Many factors have accordingly contributed to our economy’s good performance in recent years. A number of favourable circumstances have coincided, making it possible to combine high growth with price stability.

Demand must be adjusted to growth sooner or later

Looking ahead, most things suggest that the rapid growth can continue for a time. But in the end — though it is not clear when — demand for goods, services and labour will have to slacken and move more in line with what the long-term growth trend can sustain. Letting demand be too high for too long raises the prospect of accelerating inflation and ultimately a recession, with falling output and rising unemployment. The Riksbank must therefore do its utmost to avoid marked fluctuations in economic activity and endeavour to create conditions for sustainable growth.

Demand can come into line with long-term growth as a result of a spontaneous economic slowdown, for instance in connection with a slackening of growth in the rest of the world. It can also result from a fall-off in household demand for durables after the high procurements in recent years. A further possibility is that the positive supply shocks fade, which would admittedly involve some increase in inflation but also a downward effect on demand.

But interest rate increases by the Riksbank may also be needed to assist demand’s adjustment to long-term growth. With the past and present upheavals in the Swedish economy, however, it is particularly difficult to be clear about the exact timing. The Riksbank should naturally not raise interest rates too early but not too late either. In my opinion, the time for another increase is coming closer, at least as long as demand growth remains strong. But today I find it hard to envisage a main scenario that unequivocally threatens price stability in the period of one to two years ahead that is our main concern.

The Executive Board’s monetary policy discussions this autumn will clearly deal with conceivable threats to continued price stability. The risk spectrum has consequences for the formulation of monetary policy. It may include the future development of labour shortages and how wage trends are affected in alternative scenarios. Although wage development has been stable to date, we must of course bear in mind that the labour market has not been tested in earnest. New wage negotiations will begin during the autumn. As always, the Riksbank will be following them closely to divine whether the labour market situation in general constitutes a threat to price and wage stability.

Our discussion may also dwell on any risks to inflation in Sweden in connection with the rising dollar. Will the dollar remain high against the euro, as well as against the Swedish krona? Could that then have some impact on the feasibility of continued price stability in Sweden?

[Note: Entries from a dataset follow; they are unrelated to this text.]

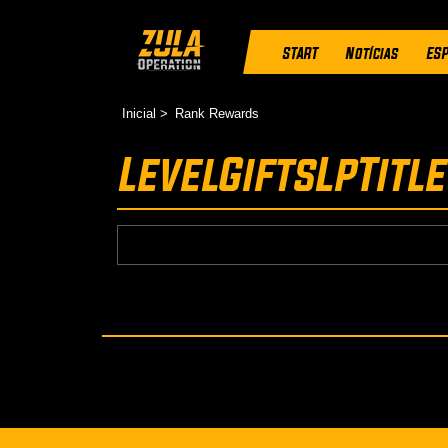
START
Notícias
ESP
Inicial
Rank Rewards
LevelGiftsLpTitle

Yet another risk is, of course, that the international price of crude oil does not fall back as most observers expect. It is not the oil price as such that is primarily important for the analysis but rather any impact it may have on other prices in the economy, for example wage increases. The discussion in the euro area has, moreover, highlighted the international crude oil price’s interaction with exchange rates.

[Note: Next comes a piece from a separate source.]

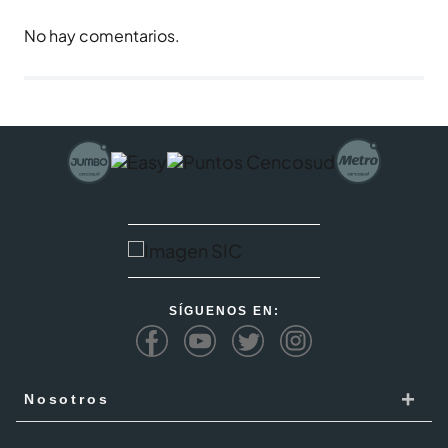
No hay comentarios.
SÍGUENOS EN:
+
Nosotros
Cencosud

Risks of these types have to be weighed against the probability of a faster correction of existing imbalances in the world economy, for instance the U.S. current-account deficit, the level of stock markets and the dollar’s exchange rate. Assessing the likely course of such adjustments is exceptionally difficult. Instead of attempting to predict such a course, which may be impossible, one needs to be alert to signs that it is appearing.

Concluding remarks

The picture I have painted of the Swedish economy is fairly bright but it is accompanied by a number of clearly identified risks. It looks as though the favourable trend can continue but our economy is now in the cyclical phase that calls for heightened attention. The conceivable risks have to be assessed and weighed up by us on the Executive Board. Regardless of whether we conclude that the repo rate must be increased soon or that it can be left unchanged for somewhat longer, the Riksbank’s commitment to price stability is intended to make a contribution to a path for output and employment in Sweden that remains stable.